# Required task 1:
Can you give the stretch from "module load PASA/2.4.1" through "and MYSQL_RW_PASSWORD too." in the PASA database setup excerpt again, swapping "rsync" for "cp"?
# Required task 2:
Can you write the next part of the PASA database setup excerpt, picking up after its final sentence?

Setup mysql/mariadb for your account

Configure mysql/mariadb

You need to create a file $HOME/pasa.CONFIG.template this will be customized for your user account. Copy it from the system installed PASA folder. A current version on the system is located in /opt/linux/centos/7.x/x86_64/pkgs/PASA/2.3.3/pasa_conf/pasa.CONFIG.template. Doing rsync /opt/linux/centos/7.x/x86_64/pkgs/PASA/2.4.1/pasa_conf/pasa.CONFIG.template ~/ This can also be done automatically with the latest version of PASA on the system

module load PASA/2.4.1
FOLDER=$(dirname `which pasa`)
rsync -v $FOLDER/../pasa_conf/pasa.CONFIG.template

You will need to edit this file which has this at the top. The MYSLQSERVER part will get updated by the mysql setup step later so leave it alone. You will need to fill in the content for MYSQL_RW_USER and MYSQL_RW_PASSWORD too.

# Entries provided:

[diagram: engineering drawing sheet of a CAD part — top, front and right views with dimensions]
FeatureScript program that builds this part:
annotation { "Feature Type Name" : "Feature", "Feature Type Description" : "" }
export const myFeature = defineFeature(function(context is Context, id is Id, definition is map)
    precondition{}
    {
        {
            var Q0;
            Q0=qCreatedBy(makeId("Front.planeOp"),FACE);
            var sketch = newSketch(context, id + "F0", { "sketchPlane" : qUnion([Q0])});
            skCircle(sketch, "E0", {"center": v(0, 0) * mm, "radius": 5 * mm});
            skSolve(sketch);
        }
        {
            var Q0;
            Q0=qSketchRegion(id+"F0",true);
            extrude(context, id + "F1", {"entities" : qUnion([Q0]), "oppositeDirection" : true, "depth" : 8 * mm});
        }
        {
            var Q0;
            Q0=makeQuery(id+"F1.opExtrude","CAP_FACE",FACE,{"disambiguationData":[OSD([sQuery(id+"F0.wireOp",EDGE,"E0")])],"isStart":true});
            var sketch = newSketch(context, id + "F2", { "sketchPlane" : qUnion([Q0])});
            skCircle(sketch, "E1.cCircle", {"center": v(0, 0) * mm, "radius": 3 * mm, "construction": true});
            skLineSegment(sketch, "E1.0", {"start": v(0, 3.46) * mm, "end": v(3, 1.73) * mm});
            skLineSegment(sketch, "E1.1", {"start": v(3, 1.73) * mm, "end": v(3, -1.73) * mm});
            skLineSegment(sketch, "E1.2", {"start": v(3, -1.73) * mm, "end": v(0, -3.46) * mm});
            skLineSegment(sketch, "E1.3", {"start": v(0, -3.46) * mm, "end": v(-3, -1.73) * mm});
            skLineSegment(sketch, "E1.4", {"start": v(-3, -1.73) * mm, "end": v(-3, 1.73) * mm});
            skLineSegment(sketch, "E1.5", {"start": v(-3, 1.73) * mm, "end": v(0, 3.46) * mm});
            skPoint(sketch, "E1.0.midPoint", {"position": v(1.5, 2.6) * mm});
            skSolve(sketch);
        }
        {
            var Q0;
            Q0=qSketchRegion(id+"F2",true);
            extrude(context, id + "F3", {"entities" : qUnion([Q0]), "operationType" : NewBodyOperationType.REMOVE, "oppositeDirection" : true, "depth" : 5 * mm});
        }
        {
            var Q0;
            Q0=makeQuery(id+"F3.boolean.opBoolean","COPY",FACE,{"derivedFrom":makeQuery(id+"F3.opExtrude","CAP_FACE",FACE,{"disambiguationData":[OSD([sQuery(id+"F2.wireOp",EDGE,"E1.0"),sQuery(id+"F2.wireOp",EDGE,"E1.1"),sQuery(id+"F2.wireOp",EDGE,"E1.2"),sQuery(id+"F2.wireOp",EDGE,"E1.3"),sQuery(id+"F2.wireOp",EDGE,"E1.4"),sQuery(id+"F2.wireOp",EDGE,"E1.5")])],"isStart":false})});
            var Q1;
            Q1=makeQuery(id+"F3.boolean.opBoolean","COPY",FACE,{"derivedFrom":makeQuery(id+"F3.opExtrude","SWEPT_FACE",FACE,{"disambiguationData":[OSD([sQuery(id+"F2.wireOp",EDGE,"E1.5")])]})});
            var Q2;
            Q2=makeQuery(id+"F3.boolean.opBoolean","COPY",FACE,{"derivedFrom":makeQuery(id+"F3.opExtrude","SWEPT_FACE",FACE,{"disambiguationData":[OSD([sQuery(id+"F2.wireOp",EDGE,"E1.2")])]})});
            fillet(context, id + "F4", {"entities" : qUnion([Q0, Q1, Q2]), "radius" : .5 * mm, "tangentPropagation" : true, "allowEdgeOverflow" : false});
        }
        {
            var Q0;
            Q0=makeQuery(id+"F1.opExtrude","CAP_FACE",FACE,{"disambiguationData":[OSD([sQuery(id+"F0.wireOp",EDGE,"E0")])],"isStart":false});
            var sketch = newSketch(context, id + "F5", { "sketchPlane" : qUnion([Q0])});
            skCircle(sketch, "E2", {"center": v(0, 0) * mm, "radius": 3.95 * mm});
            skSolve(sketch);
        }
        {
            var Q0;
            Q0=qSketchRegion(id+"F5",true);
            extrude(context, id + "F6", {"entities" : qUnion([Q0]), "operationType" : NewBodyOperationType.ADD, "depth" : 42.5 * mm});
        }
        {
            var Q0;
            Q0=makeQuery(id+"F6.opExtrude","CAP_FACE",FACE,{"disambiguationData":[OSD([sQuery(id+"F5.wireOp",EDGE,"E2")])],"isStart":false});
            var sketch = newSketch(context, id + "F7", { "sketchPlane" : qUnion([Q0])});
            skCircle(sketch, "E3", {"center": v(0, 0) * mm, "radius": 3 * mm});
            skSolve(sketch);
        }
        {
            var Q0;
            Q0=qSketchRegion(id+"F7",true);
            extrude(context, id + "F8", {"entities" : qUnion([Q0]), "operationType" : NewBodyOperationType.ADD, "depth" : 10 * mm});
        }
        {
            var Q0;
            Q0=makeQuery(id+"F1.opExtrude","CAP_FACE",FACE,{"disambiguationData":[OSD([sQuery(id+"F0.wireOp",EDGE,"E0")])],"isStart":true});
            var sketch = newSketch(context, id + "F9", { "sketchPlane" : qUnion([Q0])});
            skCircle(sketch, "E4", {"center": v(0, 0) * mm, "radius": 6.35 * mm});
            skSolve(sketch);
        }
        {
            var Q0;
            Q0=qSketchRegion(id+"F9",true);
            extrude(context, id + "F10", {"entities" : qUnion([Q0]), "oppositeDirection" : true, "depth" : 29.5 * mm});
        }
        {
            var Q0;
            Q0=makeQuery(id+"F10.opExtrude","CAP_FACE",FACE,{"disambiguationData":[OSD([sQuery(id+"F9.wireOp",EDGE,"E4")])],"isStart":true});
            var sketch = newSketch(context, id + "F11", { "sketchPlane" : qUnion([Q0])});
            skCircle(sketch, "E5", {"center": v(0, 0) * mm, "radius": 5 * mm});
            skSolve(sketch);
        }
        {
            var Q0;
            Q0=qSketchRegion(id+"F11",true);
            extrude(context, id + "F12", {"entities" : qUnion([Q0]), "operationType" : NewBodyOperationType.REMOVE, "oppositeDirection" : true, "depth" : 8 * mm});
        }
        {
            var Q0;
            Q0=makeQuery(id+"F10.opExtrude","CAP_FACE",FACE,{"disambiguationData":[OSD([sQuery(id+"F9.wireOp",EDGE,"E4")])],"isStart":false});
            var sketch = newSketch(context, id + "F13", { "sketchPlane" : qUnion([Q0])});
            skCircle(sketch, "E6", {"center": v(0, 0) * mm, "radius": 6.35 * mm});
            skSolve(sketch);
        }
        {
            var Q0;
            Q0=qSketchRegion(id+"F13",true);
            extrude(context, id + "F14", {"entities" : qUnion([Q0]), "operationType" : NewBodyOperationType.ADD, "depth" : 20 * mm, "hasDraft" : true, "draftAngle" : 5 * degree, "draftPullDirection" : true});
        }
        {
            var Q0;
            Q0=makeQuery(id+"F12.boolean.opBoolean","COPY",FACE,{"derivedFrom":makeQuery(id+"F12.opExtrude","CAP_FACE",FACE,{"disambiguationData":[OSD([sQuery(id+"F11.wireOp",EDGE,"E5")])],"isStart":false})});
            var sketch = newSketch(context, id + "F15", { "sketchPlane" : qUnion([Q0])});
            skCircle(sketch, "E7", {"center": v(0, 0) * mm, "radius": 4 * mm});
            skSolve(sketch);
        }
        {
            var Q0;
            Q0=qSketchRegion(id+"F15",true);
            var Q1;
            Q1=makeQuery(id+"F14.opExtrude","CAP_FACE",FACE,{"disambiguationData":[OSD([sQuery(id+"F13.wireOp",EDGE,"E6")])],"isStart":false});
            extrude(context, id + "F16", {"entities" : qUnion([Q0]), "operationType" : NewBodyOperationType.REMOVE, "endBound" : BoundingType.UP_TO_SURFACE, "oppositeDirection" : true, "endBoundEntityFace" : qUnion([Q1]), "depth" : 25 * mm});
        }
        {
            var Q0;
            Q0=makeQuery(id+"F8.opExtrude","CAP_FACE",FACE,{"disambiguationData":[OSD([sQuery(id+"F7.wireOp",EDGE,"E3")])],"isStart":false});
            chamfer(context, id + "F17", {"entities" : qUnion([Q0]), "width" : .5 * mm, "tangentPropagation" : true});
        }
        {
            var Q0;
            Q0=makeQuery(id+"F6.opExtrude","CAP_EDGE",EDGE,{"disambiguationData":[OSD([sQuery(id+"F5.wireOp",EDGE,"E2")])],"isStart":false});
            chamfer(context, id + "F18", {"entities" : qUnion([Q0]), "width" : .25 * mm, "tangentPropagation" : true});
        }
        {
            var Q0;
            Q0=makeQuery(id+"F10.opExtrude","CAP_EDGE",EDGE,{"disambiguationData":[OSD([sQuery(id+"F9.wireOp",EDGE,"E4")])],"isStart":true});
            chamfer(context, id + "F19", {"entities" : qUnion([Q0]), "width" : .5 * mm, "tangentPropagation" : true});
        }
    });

# Answer 1:
module load PASA/2.4.1
FOLDER=$(dirname `which pasa`)
cp -v $FOLDER/../pasa_conf/pasa.CONFIG.template

You will need to edit this file which has this at the top. The MYSLQSERVER part will get updated by the mysql setup step later so leave it alone. You will need to fill in the content for MYSQL_RW_USER and MYSQL_RW_PASSWORD too.

# Answer 2:
# server actively running MySQL
# MYSQLSERVER=server.com
MYSQLSERVER=localhost
# Pass socket connections through Perl DBI syntax e.g. MYSQLSERVER=mysql_socket=/tmp/mysql.sock

# read-write username and password
MYSQL_RW_USER=xxxxxx
MYSQL_RW_PASSWORD=xxxxxx

On the UCR HPCC here are directions on how to setup your own mysql instance in your account using singularity. If you were running funannotate on your own linux/mac setup you would just do a native mysql/mariadb install and have the server running on your local machine.

The HPCC instructions include the steps to initialize a database followed by you will start a job that will be running which has the mysql instance. This db server will need to be started before you start annotating and be shutdown when you are finished. I often give it a long life like 2 weeks but it can be stopped at any point too.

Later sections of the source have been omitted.